7. D'autre part, pour justifier de l'identité de I F G, de Mme E F G, de M. D F G et de M. C F G et de leur lien de filiation avec M. G A, ont été produits leurs certificats de confirmation d'identité et leurs certificats de naissance, établis les 1er et 5 septembre 2021, par le maire de Mogadiscio, faisant état de ce qu'ils sont les enfants de M. F G et de Mme H. Si ces documents ne peuvent être regardés comme des actes d'états civils au sens de l'article 47 du code civil, ils peuvent être pris en compte, le cas échéant, pour déterminer l'existence d'une situation de possession d'état. Par ailleurs, sont également produits les passeports des intéressés, dont les mentions sont concordantes avec les certificats de naissance mentionnés précédemment. Enfin, alors que M. G A a déclaré les demandeurs de visas comme étant ses enfants dans le cadre de la fiche familiale de référence complétée le 20 avril 2017, sont également produits des billets d'avion établissant qu'il s'est rendu, en 2021, à Nairobi, où vivent les intéressés. Par suite, l'identité des demandeurs de visas et leur lien de filiation avec M. G A doivent être regardés comme établis. Dans ces conditions, et alors que l'administration n'apporte pas la preuve qui lui incombe du caractère frauduleux de ces documents, la commission de recours contre les décisions de refus de visa d'entrée en France a entaché sa décision d'une erreur d'appréciation, en opposant aux intéressés les motifs rappelés au point 5.

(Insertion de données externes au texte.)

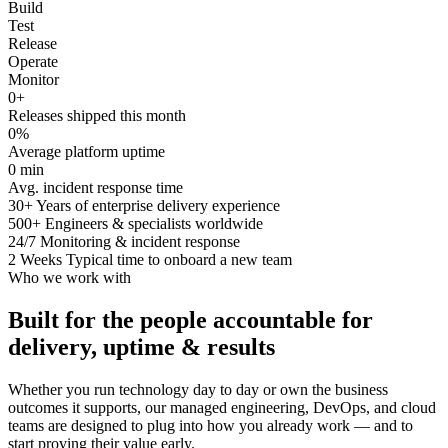
Build
Test
Release
Operate
Monitor
0
+
Releases shipped this month
0
%
Average platform uptime
0
min
Avg. incident response time
30+
Years of enterprise delivery experience
500+
Engineers & specialists worldwide
24/7
Monitoring & incident response
2 Weeks
Typical time to onboard a new team
Who we work with
Built for the people accountable for
delivery, uptime & results
Whether you run technology day to day or own the business
outcomes it supports, our managed engineering, DevOps, and cloud
teams are designed to plug into how you already work — and to
start proving their value early.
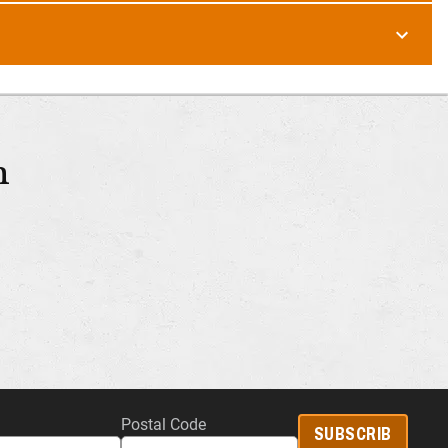
m
Postal Code
SUBSCRIB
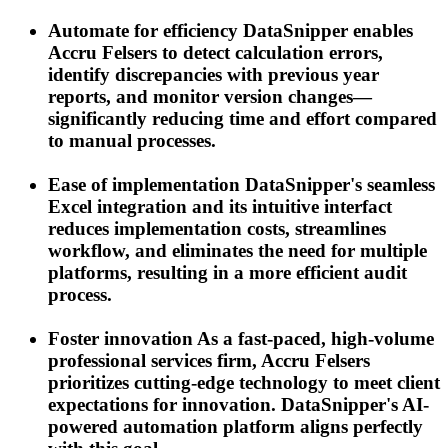
Automate for efficiency
DataSnipper enables
Accru Felsers to detect calculation errors,
identify discrepancies with previous year
reports, and monitor version changes—
significantly reducing time and effort compared
to manual processes.
Ease of implementation
DataSnipper's seamless
Excel integration and its intuitive interfact
reduces implementation costs, streamlines
workflow, and eliminates the need for multiple
platforms, resulting in a more efficient audit
process.
Foster innovation
As a fast-paced, high-volume
professional services firm, Accru Felsers
prioritizes cutting-edge technology to meet client
expectations for innovation. DataSnipper's AI-
powered automation platform aligns perfectly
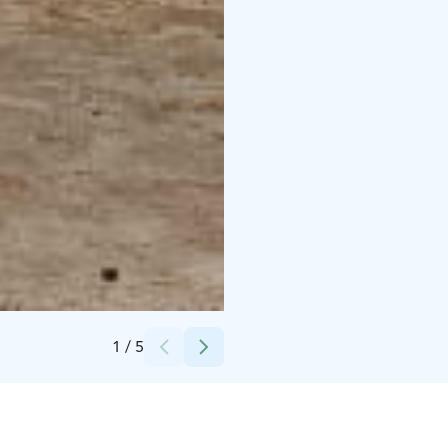
Credits:
Camping Hossan Lumo
1
/
5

8. Il résulte de ce qui précède, sans qu'il soit besoin d'examiner les autres moyens de la requête, que les requérants sont fondés à demander l'annulation de la décision attaquée.

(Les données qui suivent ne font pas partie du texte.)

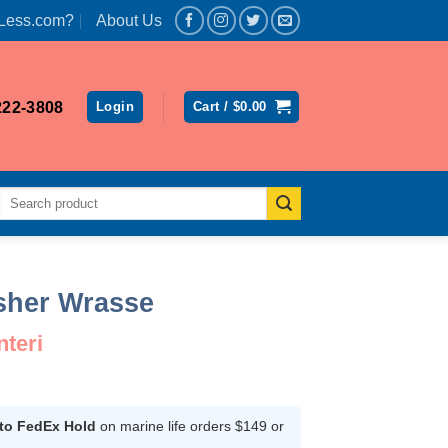
Less.com?
About Us
222-3808
Login
Cart /
$
0.00
Search
for:
asher Wrasse
nteri
ent
 to FedEx Hold
on marine life orders $149 or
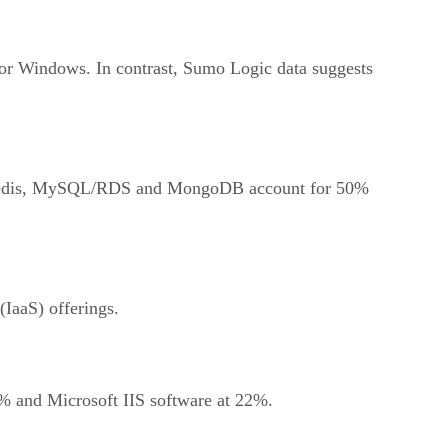
or Windows. In contrast, Sumo Logic data suggests
%. Redis, MySQL/RDS and MongoDB account for 50%
IaaS) offerings.
% and Microsoft IIS software at 22%.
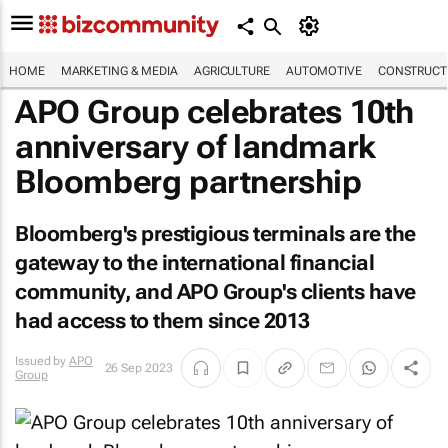
HOME
MARKETING & MEDIA
AGRICULTURE
AUTOMOTIVE
CONSTRUCTI
APO Group celebrates 10th
anniversary of landmark
Bloomberg partnership
Bloomberg's prestigious terminals are the
gateway to the international financial
community, and APO Group's clients have
had access to them since 2013
Issued by
APO
26 Sep 2023
Group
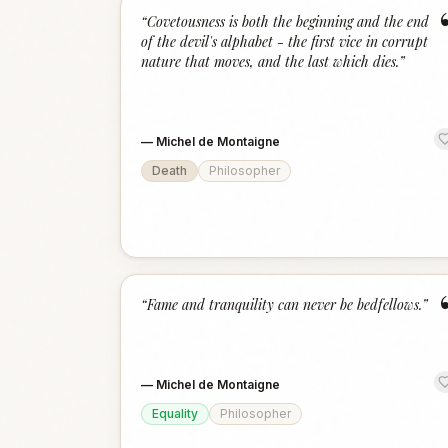
“
Covetousness is both the beginning and the end
of the devil's alphabet - the first vice in corrupt
nature that moves, and the last which dies.
”
—
Michel de Montaigne
Death
Philosopher
“
Fame and tranquility can never be bedfellows.
”
—
Michel de Montaigne
Equality
Philosopher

Sur les conclusions à fin d'injonction et d'astreinte :

9. Eu égard au motif d'annulation retenu, l'exécution du présent jugement implique nécessairement que des visas de long séjour soient délivrés à I F G, à Mme E F G, à M. D F G et à M. C F G, ainsi qu'à Mme H, dans un délai de deux mois suivant la notification de ce jugement. Il n'y a pas lieu d'assortir cette injonction d'une astreinte.

Sur les frais liés au litige :

10. M. G A a obtenu le bénéfice de l'aide juridictionnelle totale. Ainsi, son avocate peut se prévaloir des dispositions de l'article 37 de la loi du 10 juillet 1991. Il y a lieu, dans les circonstances de l'espèce, de mettre à la charge de l'État la somme de 1 200 euros à verser à Me Guilbaud, sous réserve que celle-ci renonce au versement de la part contributive de l'Etat.

D E C I D E :

Article 1er : Il n'y a pas lieu de statuer sur la demande d'admission à l'aide juridictionnelle provisoire de M. G A.

Article 2 : La décision implicite de la commission de recours contre les décisions de refus de visa d'entrée en France, née le 16 janvier 2023, est annulée.

Article 3 : Il est enjoint au ministre de l'intérieur et des outre-mer de faire délivrer à I F G, Mme E F G, M. D F G et M. C F G, ainsi qu'à Mme H des visas de long séjour dans un délai de deux mois à compter de la notification du présent jugement.

Article 4 : L'Etat versera à Me Guilbaud la somme de 1 200 (mille deux cents) euros sur le fondement des dispositions combinées de l'article 37 de la loi du 10 juillet 1991 et de l'article L. 761-1 du code de justice administrative, sous réserve que cette dernière renonce au versement de la part contributive de l'Etat.

Article 5 : Le surplus des conclusions de la requête est rejeté.

Article 6 : Le présent jugement sera notifié à M. F G A, à Mme B H, à Mme E F G, à M. D F G et à M. C F G, ainsi qu'à Me Guilbaud et au ministre de l'intérieur et des outre-mer.

Délibéré après l'audience du 2 septembre 2024, à laquelle siégeaient :

Mme Claire Chauvet, présidente,

Mme Marina André, première conseillère,

M. Emmanuel Bernard, conseiller.

Rendu public par mise à disposition au greffe le 23 septembre 2024.

La rapporteure,

Marina André

La présidente,

Claire Chauvet

La greffière,

Anne Voisin

La République mande et ordonne au ministre de l'intérieur et des outre-mer en ce qui le concerne ou à tous commissaires de justice à ce requis en ce qui concerne les voies de droit commun contre les parties privées, de pourvoir à l'exécution de la présente décision.